Unstable Cores are the source of instability in chemical reaction networks

TL;DR

This paper identifies unstable cores within biochemical reaction networks as key sources of dynamical instability, independent of autocatalysis, and demonstrates how to design networks exhibiting superlinear growth and oscillations.

Contribution

It reveals that unstable cores, not just autocatalysis, cause instability in biochemical networks and provides methods to design networks with complex dynamics.

Findings

Unstable cores are sufficient for instability in reaction networks.

Autocatalytic cores are a subset of unstable-positive feedbacks.

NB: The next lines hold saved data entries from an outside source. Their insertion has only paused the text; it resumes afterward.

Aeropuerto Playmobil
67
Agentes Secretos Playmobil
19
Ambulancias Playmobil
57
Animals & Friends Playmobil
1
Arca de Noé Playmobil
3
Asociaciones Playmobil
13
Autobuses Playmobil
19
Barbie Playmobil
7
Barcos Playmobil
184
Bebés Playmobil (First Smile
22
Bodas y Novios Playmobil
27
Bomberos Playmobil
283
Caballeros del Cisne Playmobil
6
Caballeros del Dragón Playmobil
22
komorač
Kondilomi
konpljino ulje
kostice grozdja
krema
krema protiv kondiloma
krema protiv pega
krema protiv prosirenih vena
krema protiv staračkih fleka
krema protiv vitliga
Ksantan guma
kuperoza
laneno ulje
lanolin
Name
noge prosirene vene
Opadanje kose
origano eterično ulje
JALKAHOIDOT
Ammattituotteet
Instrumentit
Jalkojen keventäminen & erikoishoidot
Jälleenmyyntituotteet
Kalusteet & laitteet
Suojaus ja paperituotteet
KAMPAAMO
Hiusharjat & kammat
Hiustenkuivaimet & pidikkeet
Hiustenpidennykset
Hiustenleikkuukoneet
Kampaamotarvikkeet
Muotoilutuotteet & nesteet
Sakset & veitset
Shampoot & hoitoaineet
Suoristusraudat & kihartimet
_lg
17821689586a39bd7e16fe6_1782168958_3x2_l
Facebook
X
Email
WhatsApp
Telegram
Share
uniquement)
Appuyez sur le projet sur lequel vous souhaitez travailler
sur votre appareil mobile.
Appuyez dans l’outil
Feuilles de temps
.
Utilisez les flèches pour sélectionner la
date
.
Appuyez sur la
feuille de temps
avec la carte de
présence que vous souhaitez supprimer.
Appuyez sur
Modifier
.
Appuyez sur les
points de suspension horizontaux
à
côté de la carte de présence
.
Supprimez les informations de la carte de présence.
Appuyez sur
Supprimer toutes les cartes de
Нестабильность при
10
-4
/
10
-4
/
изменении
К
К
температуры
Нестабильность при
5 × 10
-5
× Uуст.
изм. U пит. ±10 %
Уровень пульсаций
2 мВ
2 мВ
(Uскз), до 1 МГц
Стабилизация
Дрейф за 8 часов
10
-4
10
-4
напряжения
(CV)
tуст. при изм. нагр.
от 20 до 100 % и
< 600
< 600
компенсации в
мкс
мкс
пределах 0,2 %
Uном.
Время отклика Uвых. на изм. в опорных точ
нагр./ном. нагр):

Designed non-autocatalytic networks with oscillations and superlinear growth.

Abstract

In biochemical networks, complex dynamical features such as superlinear growth and oscillations are classically considered a consequence of autocatalysis. For the large class of parameter-rich kinetic models, which includes Generalized Mass Action kinetics and Michaelis-Menten kinetics, we show that certain submatrices of the stoichiometric matrix, so-called unstable cores, are sufficient for a reaction network to admit instability and potentially give rise to such complex dynamical behavior. The determinant of the submatrix distinguishes unstable-positive feedbacks, with a single real-positive eigenvalue, and unstable-negative feedbacks without real-positive eigenvalues. Autocatalytic cores turn out to be exactly the unstable-positive feedbacks that are Metzler matrices. Thus there are sources of dynamical instability in chemical networks that are unrelated to autocatalysis. We use such intuition to design non-autocatalytic biochemical networks with superlinear growth and oscillations.